* Work order
Once you have located the line containing "hfov_deg: 4.1" in the material below, return it exactly along with each line after it through the line containing "exposure_s: 1/100".

== Supplied entries

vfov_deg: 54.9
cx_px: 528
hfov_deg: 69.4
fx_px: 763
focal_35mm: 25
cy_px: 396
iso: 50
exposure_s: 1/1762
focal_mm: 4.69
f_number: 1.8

====
== Supplied entries

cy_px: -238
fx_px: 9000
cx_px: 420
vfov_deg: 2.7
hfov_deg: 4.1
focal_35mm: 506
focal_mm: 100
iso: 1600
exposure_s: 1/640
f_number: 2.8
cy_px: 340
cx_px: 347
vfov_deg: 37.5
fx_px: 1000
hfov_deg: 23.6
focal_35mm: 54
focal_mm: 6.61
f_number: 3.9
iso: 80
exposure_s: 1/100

====

* Final answer
hfov_deg: 4.1
focal_35mm: 506
focal_mm: 100
iso: 1600
exposure_s: 1/640
f_number: 2.8
cy_px: 340
cx_px: 347
vfov_deg: 37.5
fx_px: 1000
hfov_deg: 23.6
focal_35mm: 54
focal_mm: 6.61
f_number: 3.9
iso: 80
exposure_s: 1/100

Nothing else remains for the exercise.